Problem description: Return every line of the records that includes the string "Edición".

Records from a data source:

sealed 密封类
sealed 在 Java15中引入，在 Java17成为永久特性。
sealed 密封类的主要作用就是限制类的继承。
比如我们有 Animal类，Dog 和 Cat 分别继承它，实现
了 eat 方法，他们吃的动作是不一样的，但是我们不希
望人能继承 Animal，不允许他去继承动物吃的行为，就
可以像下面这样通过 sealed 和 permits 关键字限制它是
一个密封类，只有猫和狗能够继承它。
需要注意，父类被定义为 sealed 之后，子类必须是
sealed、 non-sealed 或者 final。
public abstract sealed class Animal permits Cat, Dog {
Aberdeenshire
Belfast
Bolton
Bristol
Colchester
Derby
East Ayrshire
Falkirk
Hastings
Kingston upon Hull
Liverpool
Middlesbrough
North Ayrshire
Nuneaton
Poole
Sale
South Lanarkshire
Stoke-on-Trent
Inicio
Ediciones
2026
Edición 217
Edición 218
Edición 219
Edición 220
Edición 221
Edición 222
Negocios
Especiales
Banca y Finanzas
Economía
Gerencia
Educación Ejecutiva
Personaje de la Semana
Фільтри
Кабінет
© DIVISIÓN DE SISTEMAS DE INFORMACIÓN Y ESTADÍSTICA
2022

Problem solution:
Edición 217
Edición 218
Edición 219
Edición 220
Edición 221
Edición 222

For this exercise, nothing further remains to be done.